Army officials said the Iraqi soldiers who died remained in their trenches as plow-equipped tanks dumped tons of earth and sand onto them, filling the trenches to insure that they could not be used as cover from which to fire on allied units that were poised to pour through the gaps. Avoiding Hand-to-Hand Combat

The Army said it knew the operation would kill Iraqis who did not surrender or otherwise get out of the way, but said the tactic spared the lives of American soldiers who would have had to leave the safety of their armored vehicles and fight Iraqi troops hand to hand in the trenches.

"People somehow have the notion that burying guys alive is nastier than blowing them up with hand grenades or sticking them in gut with bayonets," said Col. Lon Maggart. "Well it's not."

Colonel Maggart, commander of one of two brigades that led assaults on a key line of Iraqi defenses, said in a telephone interview from Fort Riley, Kan., that between 80 and 250 Iraqis had been buried alive. Army officials said the First Infantry's experiences had been the only incidents of live burials during the war.

At a news conference here on Thursday, the Pentagon spokesman, Pete Williams, defended the tactic and said it did not violate the Geneva Conventions on the conduct of warfare. "I don't mean to be flippant, but there's no nice way to kill somebody in war," Mr. Williams said.

The disclosure of the live burials, which were first reported in Newsday this week, seems likely to add to the debate about how forthcoming the Pentagon has been in providing details about the toll suffered by the Iraqi Army at the hands of American forces.

Army officials strongly denied any attempts to hide the breaching operation, and pointed out that senior commanders had given extensive interviews about the maneuver after the war.

Journalists in combat pools were assigned to the First Infantry during the breaching operation, but none of their reports mentioned the live burials. In fact, the reports noted that few slain Iraqis had been visible in the bunkers and trenches.

The Pentagon has provided no official estimate of Iraq's overall casualties. The Defense Intelligence Agency issued a heavily qualified analysis in June estimating that 100,000 Iraqis had been killed and 300,000 wounded in the war but said the figures had a 50 percent margin of error.

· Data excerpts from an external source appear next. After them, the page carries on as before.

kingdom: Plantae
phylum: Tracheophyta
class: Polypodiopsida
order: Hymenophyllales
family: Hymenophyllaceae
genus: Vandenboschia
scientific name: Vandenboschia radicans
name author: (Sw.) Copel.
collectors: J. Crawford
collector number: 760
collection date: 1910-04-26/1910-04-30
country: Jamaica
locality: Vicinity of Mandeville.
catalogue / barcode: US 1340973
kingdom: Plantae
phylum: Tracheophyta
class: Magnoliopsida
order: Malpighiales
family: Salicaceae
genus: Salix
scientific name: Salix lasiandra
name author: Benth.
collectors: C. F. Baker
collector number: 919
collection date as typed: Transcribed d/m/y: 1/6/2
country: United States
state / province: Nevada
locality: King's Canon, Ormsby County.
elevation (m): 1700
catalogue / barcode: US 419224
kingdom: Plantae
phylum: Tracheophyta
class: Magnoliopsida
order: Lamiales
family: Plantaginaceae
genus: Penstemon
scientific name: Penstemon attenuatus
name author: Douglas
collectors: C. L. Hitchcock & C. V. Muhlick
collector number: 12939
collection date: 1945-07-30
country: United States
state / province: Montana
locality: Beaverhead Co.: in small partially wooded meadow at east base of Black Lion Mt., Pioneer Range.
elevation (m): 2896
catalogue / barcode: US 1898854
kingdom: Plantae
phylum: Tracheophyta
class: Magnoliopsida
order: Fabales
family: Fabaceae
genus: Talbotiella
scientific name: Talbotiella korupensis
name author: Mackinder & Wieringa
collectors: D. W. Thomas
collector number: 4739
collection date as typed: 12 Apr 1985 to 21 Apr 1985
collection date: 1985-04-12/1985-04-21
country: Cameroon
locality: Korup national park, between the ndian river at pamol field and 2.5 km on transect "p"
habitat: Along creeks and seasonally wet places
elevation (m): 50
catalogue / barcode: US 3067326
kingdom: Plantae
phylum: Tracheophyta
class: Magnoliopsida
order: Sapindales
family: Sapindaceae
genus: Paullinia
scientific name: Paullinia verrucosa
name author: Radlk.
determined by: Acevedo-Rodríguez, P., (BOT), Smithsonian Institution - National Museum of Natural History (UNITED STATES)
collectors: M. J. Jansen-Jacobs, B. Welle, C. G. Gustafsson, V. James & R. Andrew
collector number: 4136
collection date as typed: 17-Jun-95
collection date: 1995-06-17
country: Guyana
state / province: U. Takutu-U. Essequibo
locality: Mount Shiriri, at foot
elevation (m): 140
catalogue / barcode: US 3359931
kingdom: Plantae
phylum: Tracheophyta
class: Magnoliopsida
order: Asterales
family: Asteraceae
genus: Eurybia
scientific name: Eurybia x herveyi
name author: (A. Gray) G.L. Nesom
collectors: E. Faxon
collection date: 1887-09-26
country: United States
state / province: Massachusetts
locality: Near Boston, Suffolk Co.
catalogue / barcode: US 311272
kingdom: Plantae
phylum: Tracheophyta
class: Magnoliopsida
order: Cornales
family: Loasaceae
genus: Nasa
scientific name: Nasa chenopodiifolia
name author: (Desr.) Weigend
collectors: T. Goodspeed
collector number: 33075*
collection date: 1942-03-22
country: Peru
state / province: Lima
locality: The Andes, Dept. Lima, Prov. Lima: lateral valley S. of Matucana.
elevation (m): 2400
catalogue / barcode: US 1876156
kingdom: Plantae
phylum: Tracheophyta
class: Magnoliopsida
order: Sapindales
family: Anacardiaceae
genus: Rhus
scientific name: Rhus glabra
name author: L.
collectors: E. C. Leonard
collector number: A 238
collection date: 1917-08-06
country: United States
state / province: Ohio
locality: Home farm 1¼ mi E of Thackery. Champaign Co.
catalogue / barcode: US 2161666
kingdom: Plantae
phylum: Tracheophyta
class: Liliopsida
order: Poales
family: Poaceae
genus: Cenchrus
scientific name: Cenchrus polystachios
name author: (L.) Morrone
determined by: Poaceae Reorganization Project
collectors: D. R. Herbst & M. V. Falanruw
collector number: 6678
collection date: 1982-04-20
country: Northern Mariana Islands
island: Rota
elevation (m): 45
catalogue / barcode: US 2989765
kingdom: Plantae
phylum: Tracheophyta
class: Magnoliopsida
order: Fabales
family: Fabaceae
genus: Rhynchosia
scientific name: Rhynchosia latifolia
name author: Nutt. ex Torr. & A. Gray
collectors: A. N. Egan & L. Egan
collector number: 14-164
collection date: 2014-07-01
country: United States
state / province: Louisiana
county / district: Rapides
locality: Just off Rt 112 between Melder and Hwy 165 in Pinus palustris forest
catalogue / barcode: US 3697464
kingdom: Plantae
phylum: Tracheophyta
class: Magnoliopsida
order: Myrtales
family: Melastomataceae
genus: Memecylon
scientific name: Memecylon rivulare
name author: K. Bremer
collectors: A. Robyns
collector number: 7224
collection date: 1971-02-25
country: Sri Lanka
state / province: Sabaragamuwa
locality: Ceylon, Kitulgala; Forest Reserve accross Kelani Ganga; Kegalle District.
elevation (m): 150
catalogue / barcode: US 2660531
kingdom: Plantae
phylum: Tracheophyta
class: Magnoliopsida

Breaching operations are among the most dangerous maneuvers for ground troops. Obstacles like minefields and barbed wire can slow advancing forces, leaving them particularly vulnerable to enemy attack.

Colonel Maggart said two the First Infantry units had punched 16 tank-width lanes in the Iraqi defenses.

In most cases M1-A1 Abrams tanks mounted with a plow were positioned on either side of and parallel to the Iraqi trenches, the colonel said. The ditches were typically several hundred yards long, three feet wide and four feet deep. Operating like snowplows, the tanks drove alongside the ditches, filling them in. Colonel Maggart said that in most cases, Iraqi troops had enough time to see the plows coming, jump out of the trenches and surrender. Gunners Beside Plow Tanks

For those Iraqi soldiers who continued to resist from outside the trenches, Bradley fighting vehicles equipped with heavy machine guns and 25-millimeter cannon drove alongside the plow tanks, Colonel Maggart said.

"The Iraqi soldiers that were killed in this process were those that chose to stay in their trenches or behind obstacles and fight during the breaching operation," Mr. Williams said. But neither Colonel Maggart nor Mr. Williams said how they could be sure that wounded Iraqi soldiers had been able to get out of the trenches in time.

Colonel Maggart estimated that the Iraqi forces he had faced had numbered between 800 and 1,000 -- the 110th Brigade of the 26th Iraqi Infantry Division -- and had had four T-55 tanks. No one was killed in Colonel Maggart's brigade, which consisted of 5,222 soldiers, 125 M1-A1 tanks and more than 50 Bradle fighting vehicles.

He said that the daytime breaching operation, including the ditch filling, had been completed in about three hours, and that the brigade had continued its advance after securing its breach zone, an area of roughly 35 square miles.